Gold miners won’t mind a stronger dollar if it means costs go down

Gold miners won’t mind a stronger dollar if it means costs go down
The gold price continues to be closely tied into movements in the US dollar

Will Italy exit the Eurozone? Will Spain’s government fall? Will Brexit undermine the fabric of the EU still further. All scenarios that would likely be detrimental to the global economic order, and by extension therefore, bullish for gold as the safe haven asset in the face of such uncertainty.

But that’s not how the markets actually played out this week as the integrity of the European Union was once again called into question.

Instead, the weakness of Europe lead to a flight from the Euro, and it was just a short hop from that dynamic to make buyers interested in the dollar yet again. Buying the dollar in a flight to safety isn’t a dynamic that we’ve seen in the market for some time, as US Treasury fiscal policy of weakening the dollar has mitigated against it.

But that policy is now gone and rapidly retreating in the rear view mirror. There have already been rate rises, and there will be more. That’s not altogether for the good for the US economy: exports will be more expensive in foreign markets and equities more expensive for foreign buyers in domestic markets.

But on the other hand, the purchasing power of the dollar will increase. That may be good for US consumers whose dollars could go further. And in the context of an economy and jobs market that is booming it may also be good for corporate America as earnings will rise.

And there’s another wild card to throw into the mix, because if the Eurozone looks more fragile this week than it did last week, on the US side, headline writers have once again returned to a perennial theme of the Trump presidency: trade wars and tariffs.

It’s not really clear from one week to the next where the US really stands, or if indeed there is a common policy thread that runs between the Treasury, the Presidency and the State Department.

But on top of all its other short-term woes, the European Union won’t now be granted an exemption from US steel tariffs.
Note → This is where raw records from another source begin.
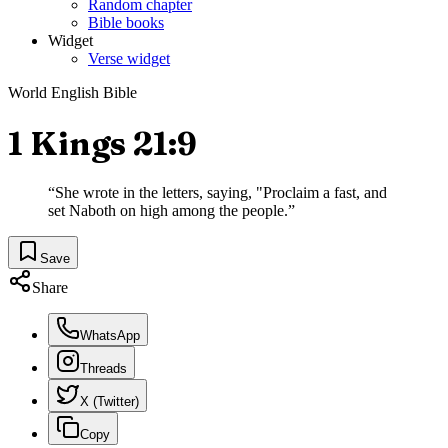
Random chapter
Bible books
Widget
Verse widget
World English Bible
1 Kings 21:9
“
She wrote in the letters, saying, "Proclaim a fast, and
set Naboth on high among the people.
”
Save
Share
WhatsApp
Threads
X (Twitter)
Copy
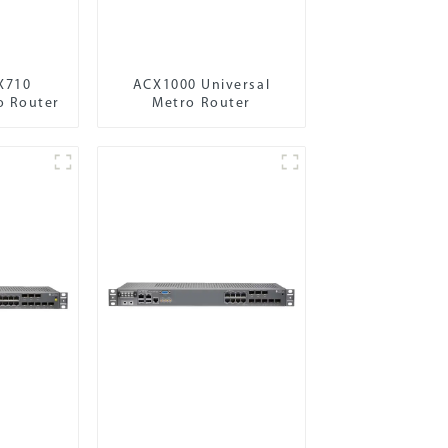
X710
ACX1000 Universal
o Router
Metro Router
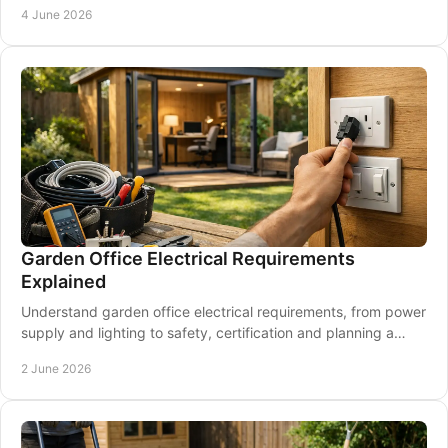
4 June 2026
Garden Office Electrical Requirements
Explained
Understand garden office electrical requirements, from power
supply and lighting to safety, certification and planning a
future-ready setup.
2 June 2026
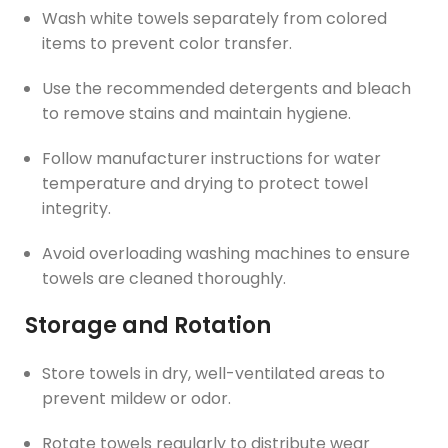
Wash white towels separately from colored
items to prevent color transfer.
Use the recommended detergents and bleach
to remove stains and maintain hygiene.
Follow manufacturer instructions for water
temperature and drying to protect towel
integrity.
Avoid overloading washing machines to ensure
towels are cleaned thoroughly.
Storage and Rotation
Store towels in dry, well-ventilated areas to
prevent mildew or odor.
Rotate towels regularly to distribute wear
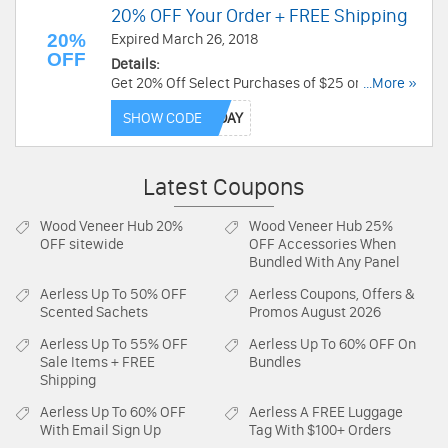
20% OFF Your Order + FREE Shipping
20%
Expired March 26, 2018
OFF
Details:
Get 20% Off Select Purchases of $25 or more
...More »
with code. Max $50 discount. Plus get free
SHOW CODE
shipping on thousands of products. Pay for your
item by 8:00 AM PST on August 26, 2018. Save
now!
Latest Coupons
Wood Veneer Hub
20%
Wood Veneer Hub
25%
OFF sitewide
OFF Accessories When
Bundled With Any Panel
Aerless
Up To 50% OFF
Aerless
Coupons, Offers &
Scented Sachets
Promos August 2026
Aerless
Up To 55% OFF
Aerless
Up To 60% OFF On
Sale Items + FREE
Bundles
Shipping
Aerless
Up To 60% OFF
Aerless
A FREE Luggage
With Email Sign Up
Tag With $100+ Orders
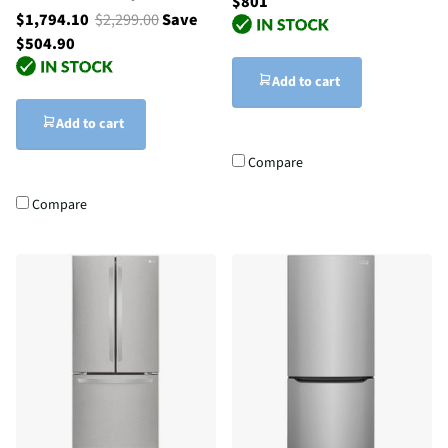
$801
$1,794.10
$2,299.00
Save
$504.90
Add to cart
Add to cart
Compare
Compare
And, looking in the other direction, across the Pacific instead of the Atlantic, talk of a trade war with China has returned. This as the US and Chinese military machines continue to play cat and mouse around the disputed Spratly Islands, and questions remain about the viability of the proposed summit on North Korea’s nuclear programme.

All this is enough to put some sort of floor underneath the gold price for a while. At the moment the price looks rangebound around the US$1,300 mark, but every time the threat level diminishes, or uncertainty fades, the price is likely to dip a little.

And every time it does, it’s likely to recover that little bit less when the next bout of uncertainty returns because of the new environment of rising interest rates.

For the miners, it’s not all bad though. Bear in mind that most gold producers make handsome margin at US$1,300 gold, and if their mines have been properly modelled, will likely still look pretty comfortable even if US$100 or so gets shaved off the price in the next year.

After all, for all those with mines not in the US, generating income in dollars, a very strong currency, while incurring costs in a much weaker local currency can only be good for margins.

You can be sure that most gold miners will happily suffer a little bit of weakness in the gold price if they can shave a lot off costs. Those with sunk costs and no debt to repay will be felling particularly comfortable.

But of course it’s all about striking the balance. If the dollar firms too much more, or the gold price really drops away in the face of further rate rises, then miners won’t be feeling quite so relaxed.

But for now, the prospect of rate rises chipping away at gold doesn’t seem that menacing at all.